MATERIAL TO PROCESS>
-----

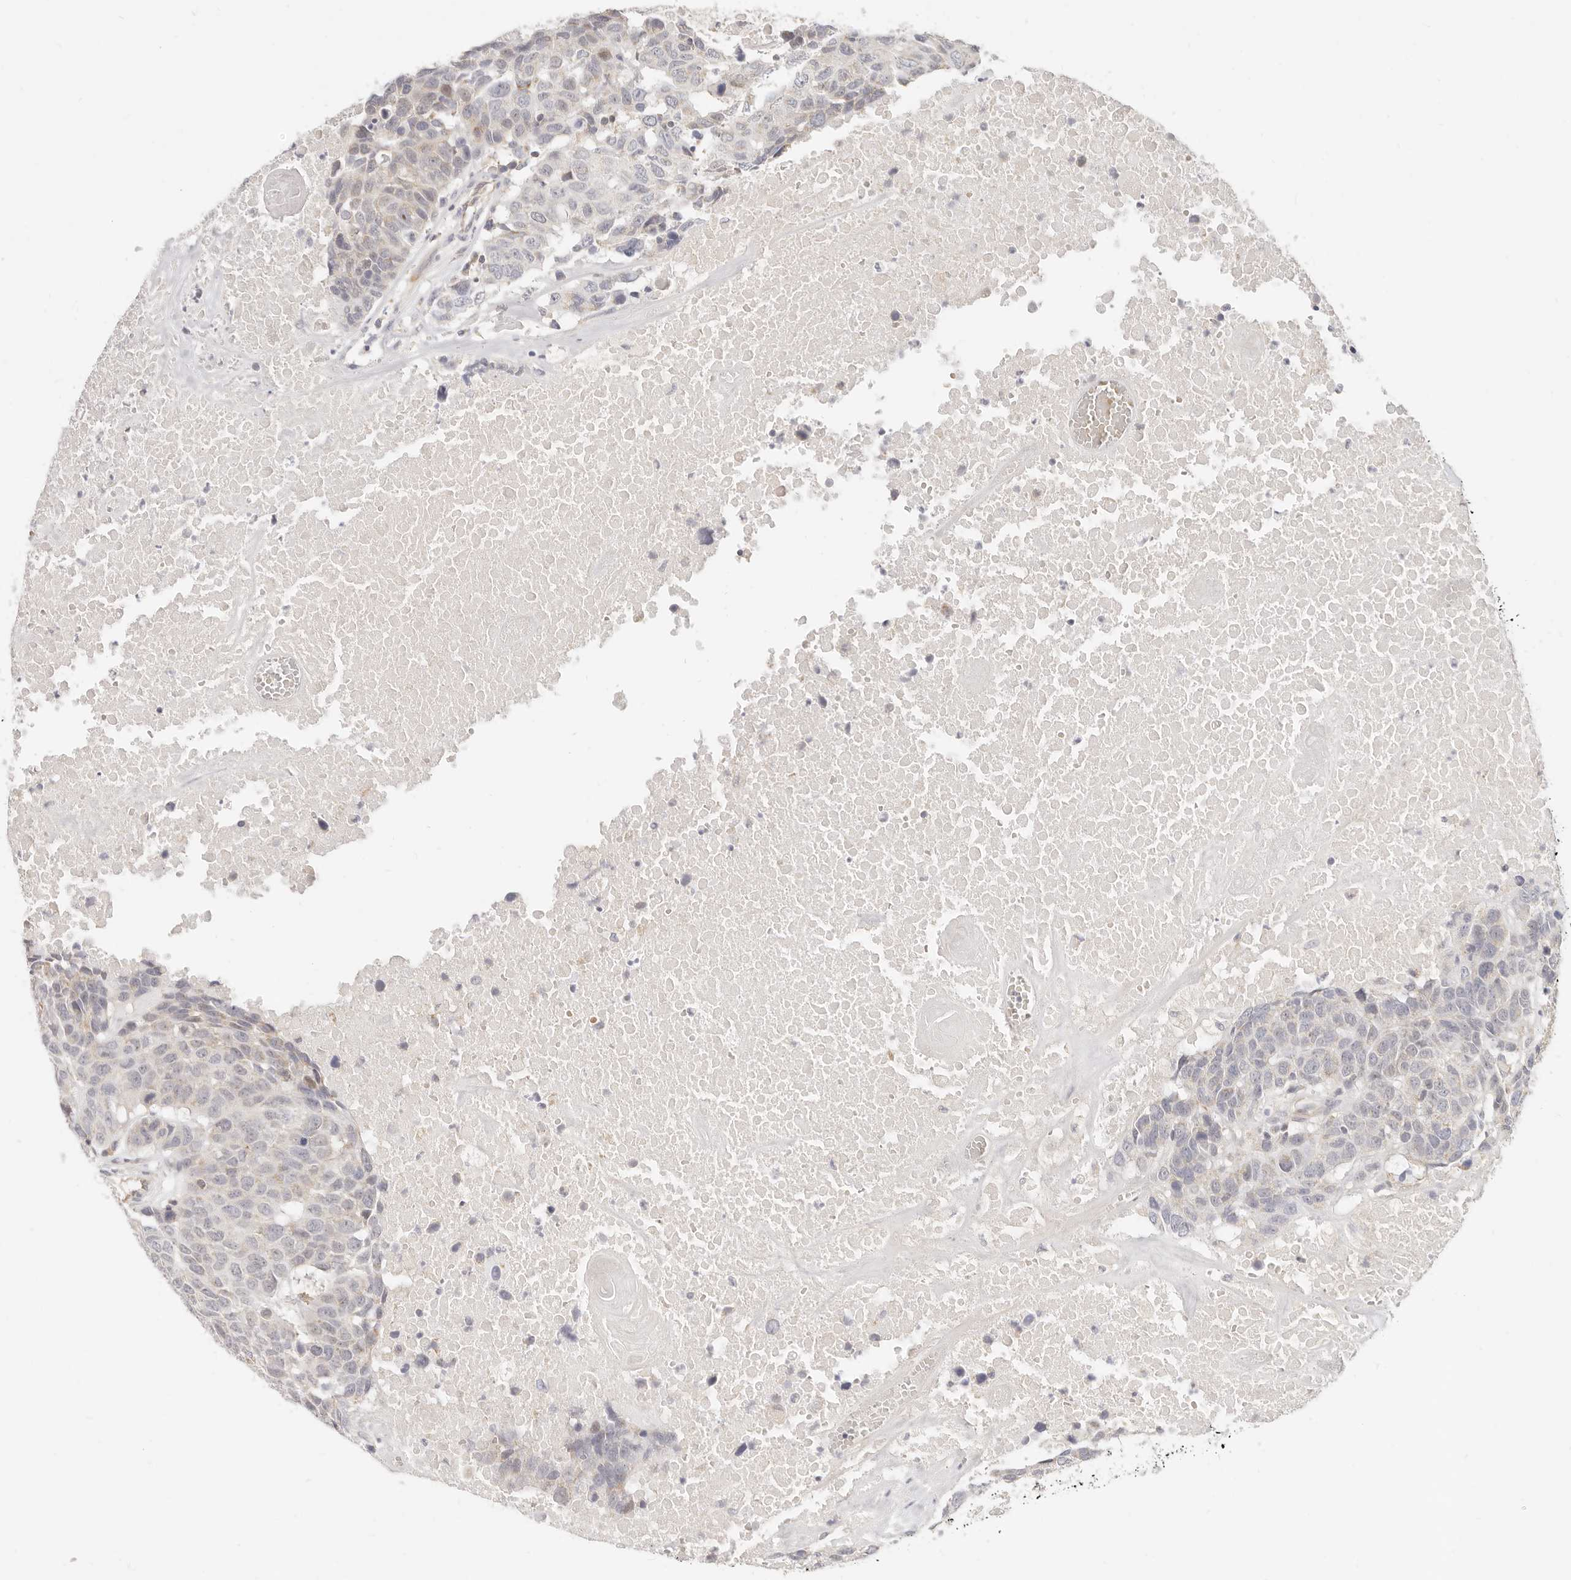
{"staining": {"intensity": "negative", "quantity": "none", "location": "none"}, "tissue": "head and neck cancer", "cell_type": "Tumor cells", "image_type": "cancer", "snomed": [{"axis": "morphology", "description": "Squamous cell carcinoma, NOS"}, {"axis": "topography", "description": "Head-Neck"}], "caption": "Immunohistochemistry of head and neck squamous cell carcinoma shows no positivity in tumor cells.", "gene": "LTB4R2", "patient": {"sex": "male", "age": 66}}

-----

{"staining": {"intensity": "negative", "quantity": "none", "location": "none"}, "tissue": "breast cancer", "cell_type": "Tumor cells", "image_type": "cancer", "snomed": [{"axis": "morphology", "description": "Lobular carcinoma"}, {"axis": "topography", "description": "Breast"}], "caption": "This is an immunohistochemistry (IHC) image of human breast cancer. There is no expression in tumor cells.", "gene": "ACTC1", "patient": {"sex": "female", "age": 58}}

-----

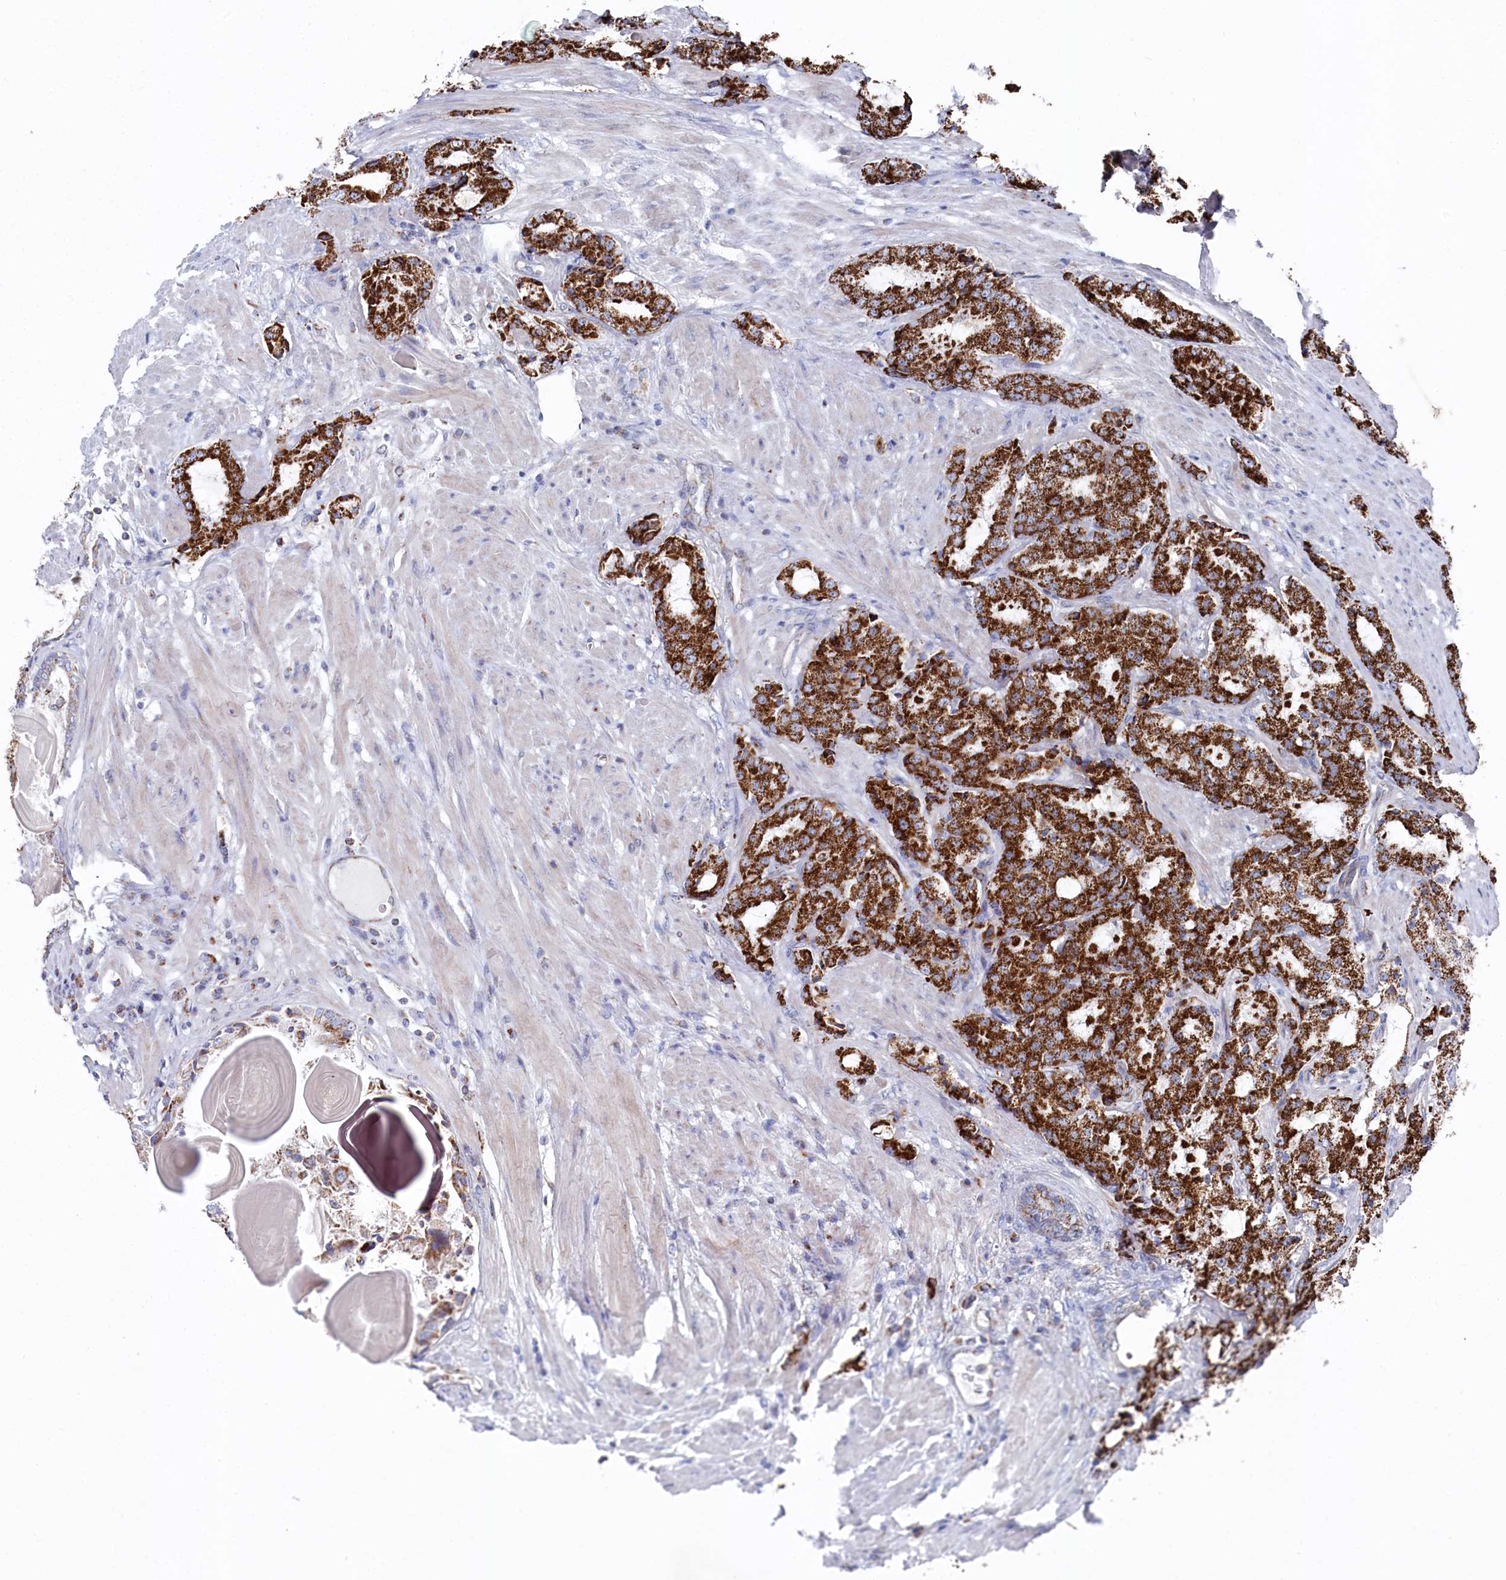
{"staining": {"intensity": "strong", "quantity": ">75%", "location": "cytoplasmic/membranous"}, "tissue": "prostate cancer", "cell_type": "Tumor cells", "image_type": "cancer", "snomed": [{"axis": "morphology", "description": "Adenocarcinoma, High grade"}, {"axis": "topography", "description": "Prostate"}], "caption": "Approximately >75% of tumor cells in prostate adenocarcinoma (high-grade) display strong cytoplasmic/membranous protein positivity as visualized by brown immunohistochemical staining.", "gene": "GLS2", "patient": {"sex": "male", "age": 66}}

-----

Go through the listing above and find each line containing the string "none"; copy those lines.

EXERCISE ANSWER>
{"staining": {"intensity": "negative", "quantity": "none", "location": "none"}, "tissue": "head and neck cancer", "cell_type": "Tumor cells", "image_type": "cancer", "snomed": [{"axis": "morphology", "description": "Squamous cell carcinoma, NOS"}, {"axis": "topography", "description": "Head-Neck"}], "caption": "Immunohistochemistry of head and neck squamous cell carcinoma shows no positivity in tumor cells.", "gene": "LTB4R2", "patient": {"sex": "male", "age": 66}}
{"staining": {"intensity": "negative", "quantity": "none", "location": "none"}, "tissue": "breast cancer", "cell_type": "Tumor cells", "image_type": "cancer", "snomed": [{"axis": "morphology", "description": "Lobular carcinoma"}, {"axis": "topography", "description": "Breast"}], "caption": "This is an immunohistochemistry (IHC) image of human breast cancer. There is no expression in tumor cells.", "gene": "ACTC1", "patient": {"sex": "female", "age": 58}}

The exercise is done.